TEXTO DE LECTURA:

· · · ·

La estrechez de las viviendas obligaba a muchos lectores obreros a estudiar en los bosques y los campos. El obrero y poeta inglés John Clare escribía al aire libre, y allí compuso su obra en secreto. Se escondía detrás de los setos y canales, y pergeñaba sus pensamientos apoyándose en su sombrero.

La falta de luz era otro problema en los hogares obreros. En la Inglaterra de comienzos del siglo XIX las ventanas eran escasas, y las velas muy caras. Para W.E. Adams, “las velas y candiles hacían poco más que dar contorno a la oscuridad”. “Es casi mejor”, prosigue, “que la mayor parte de la población sea iletrada, ya que los incesantes esfuerzos por extraer ventajas de la lectura tras la puesta del sol sin duda habrían arruinado la vista del país entero”

Para finalizar este apartado sobre los condicionamientos de género y clase, con múltiples referencias al ensayo de Martyn Lyons se cita a continuación un párrafo de clausura del tema, del mismo autor: “La mejora de uno mismo – material, moral e intelectual –constituía un objetivo muy exigente. Requería una gran aplicación y capacidad de sacrificio. Había que reservar tiempo para adquirir conocimientos, ahorrar dinero para la compra de libros, sacrificar horas de sueño, arriesgarse a perder salud y amigos en ese impulso guiado por un ferviente deseo por leer y saber más. Este afán de perfeccionamiento a menudo se inspiraba en una fe protestante anticonformista y a menudo iba de la mano de la promesa de abstenerse de beber alcohol. Esto también denota una gran autodisciplina y el deseo de destacar entre los compañeros".

· · · ·

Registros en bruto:
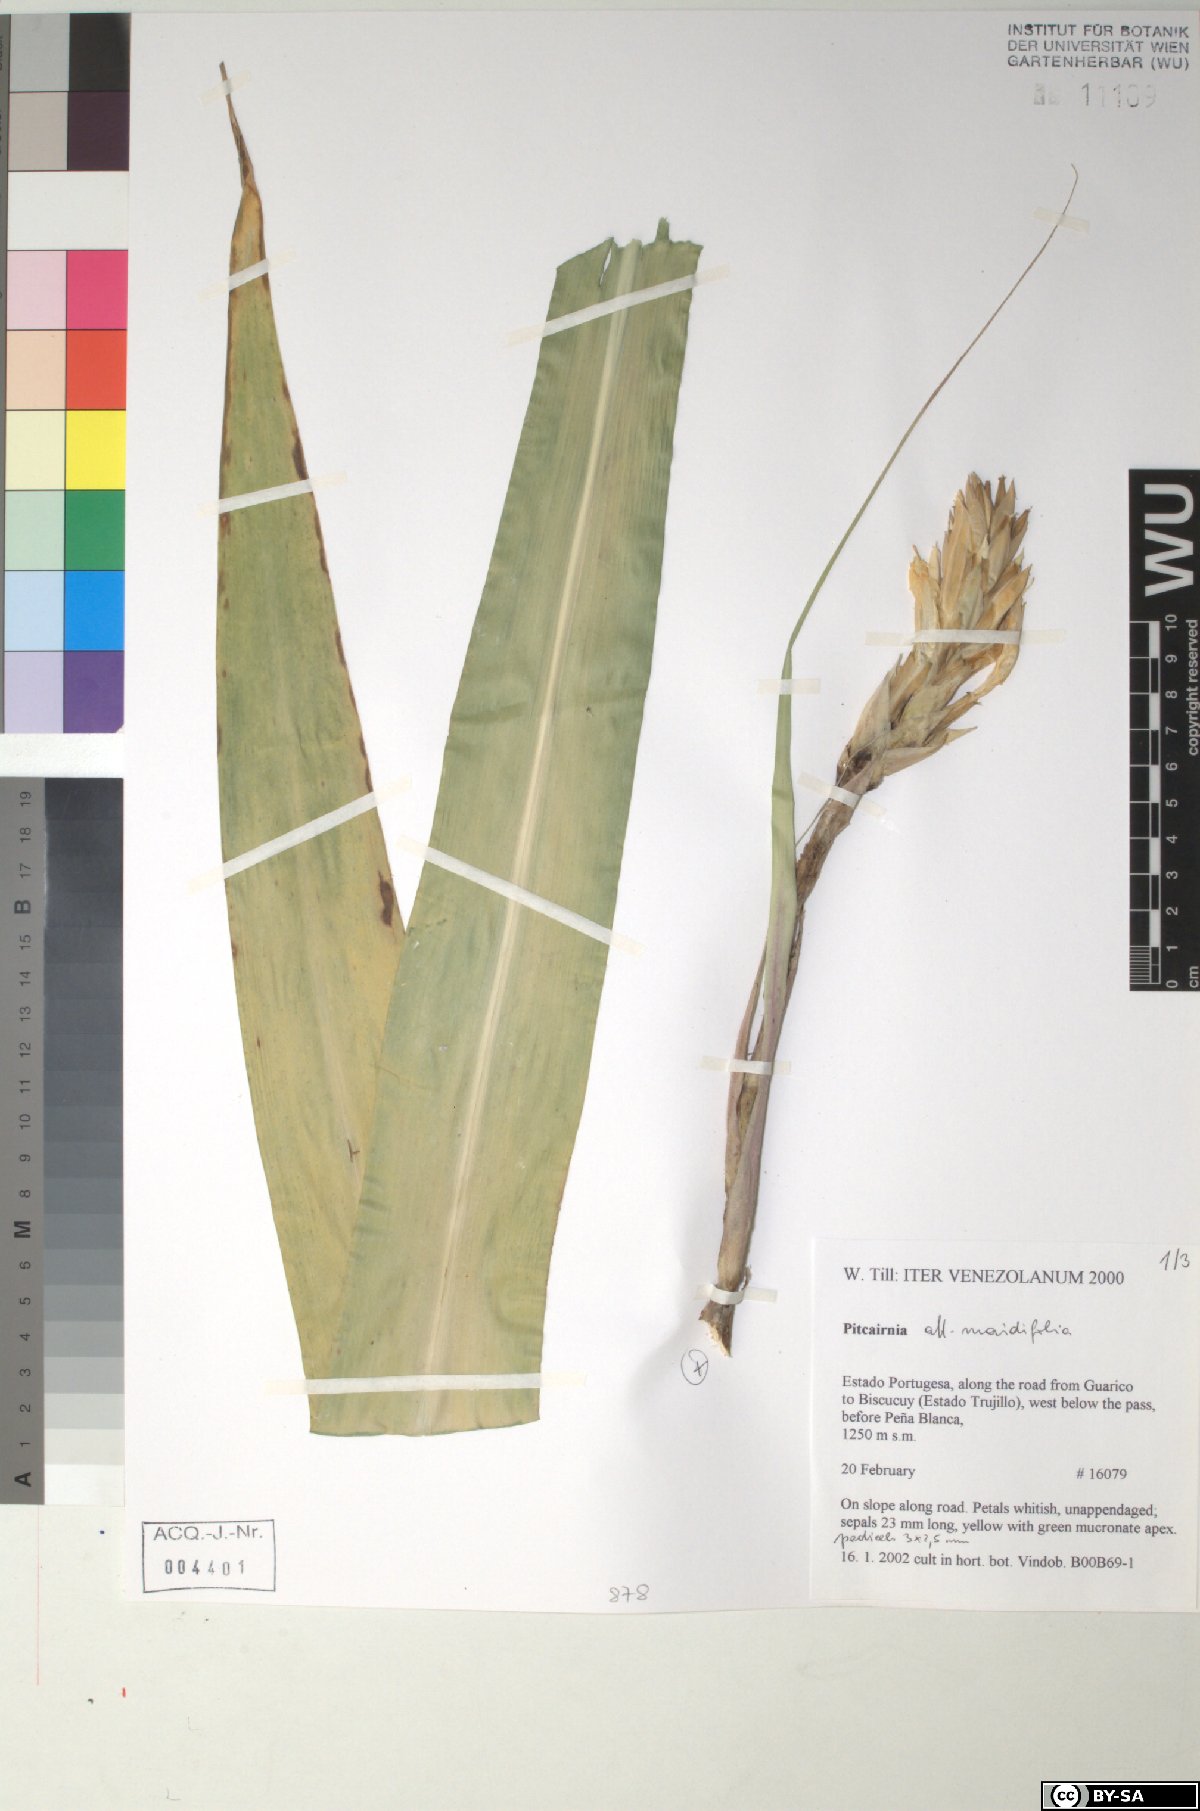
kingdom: Plantae
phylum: Tracheophyta
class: Liliopsida
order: Poales
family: Bromeliaceae
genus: Pitcairnia
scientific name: Pitcairnia albolutea
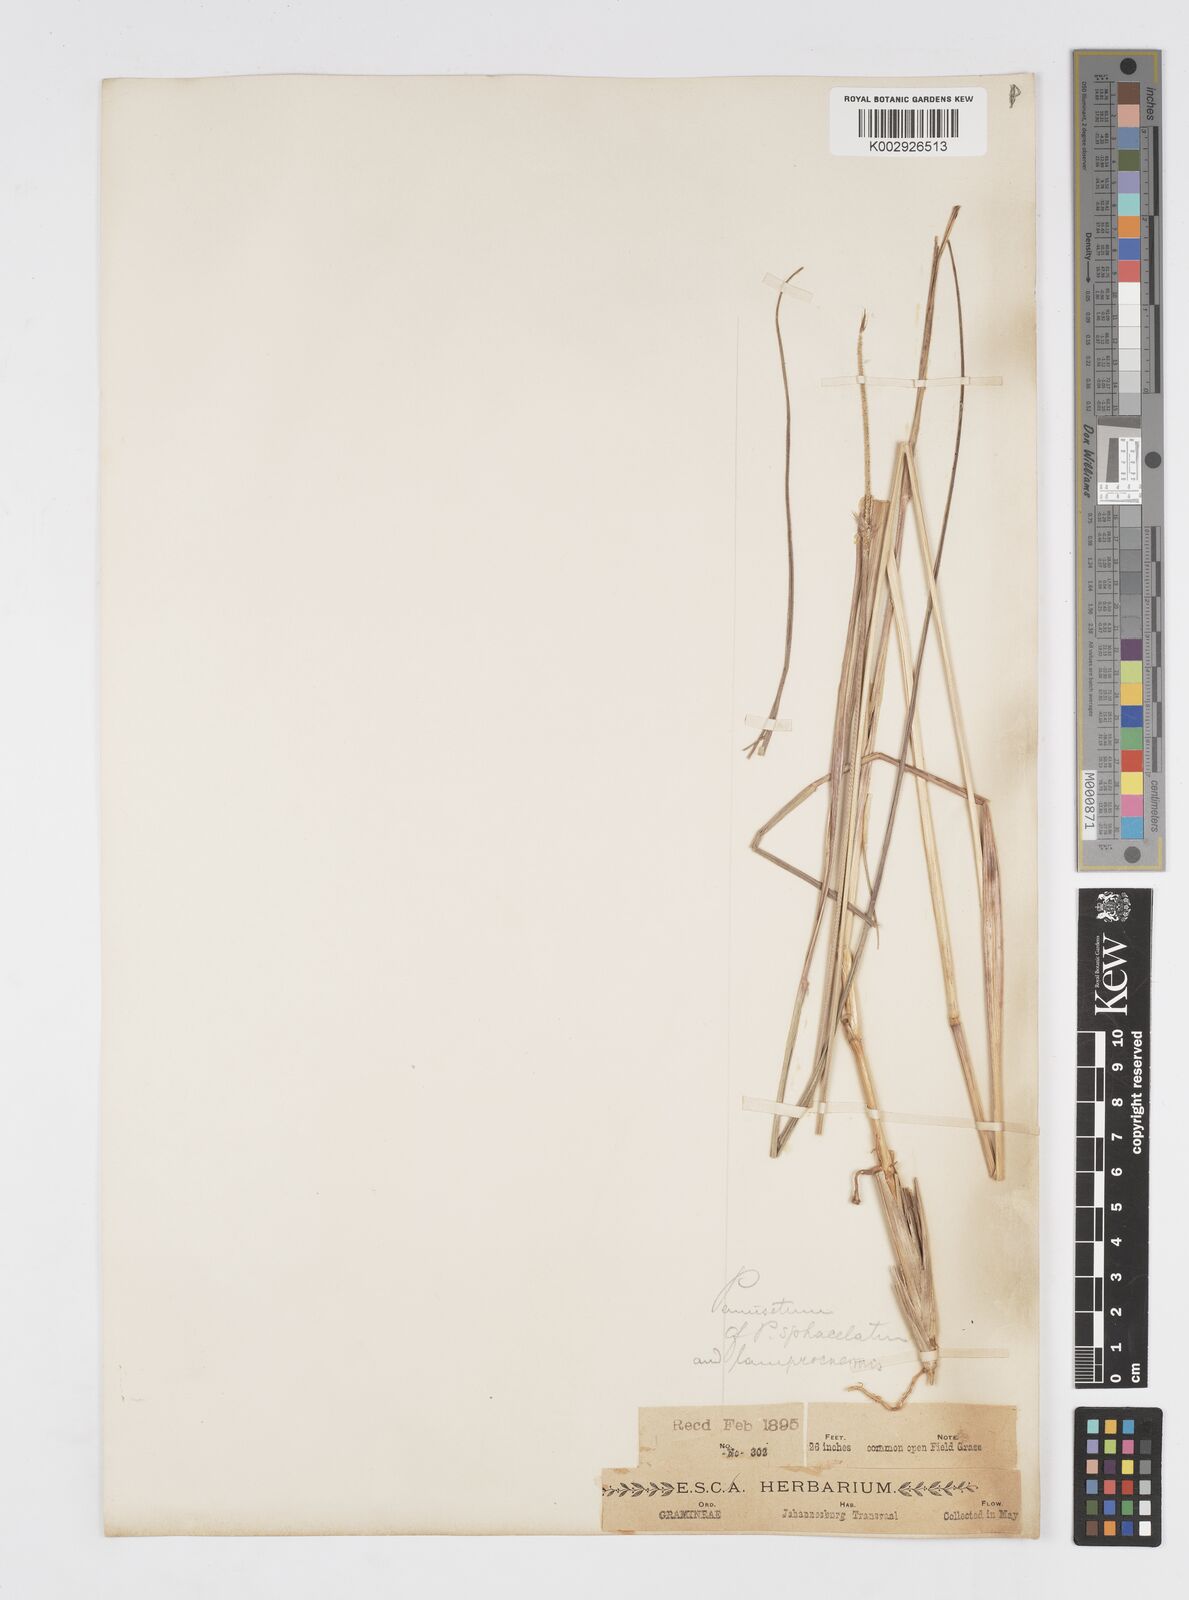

· · · ·

TAREA ASIGNADA: Cita al pie de la letra el pasaje del texto sobre los lectores obreros que empieza en "La estrechez de" y termina en "en su sombrero.". El listado no interviene en este ejercicio.

EJERCICIO RESUELTO:
La estrechez de las viviendas obligaba a muchos lectores obreros a estudiar en los bosques y los campos. El obrero y poeta inglés John Clare escribía al aire libre, y allí compuso su obra en secreto. Se escondía detrás de los setos y canales, y pergeñaba sus pensamientos apoyándose en su sombrero.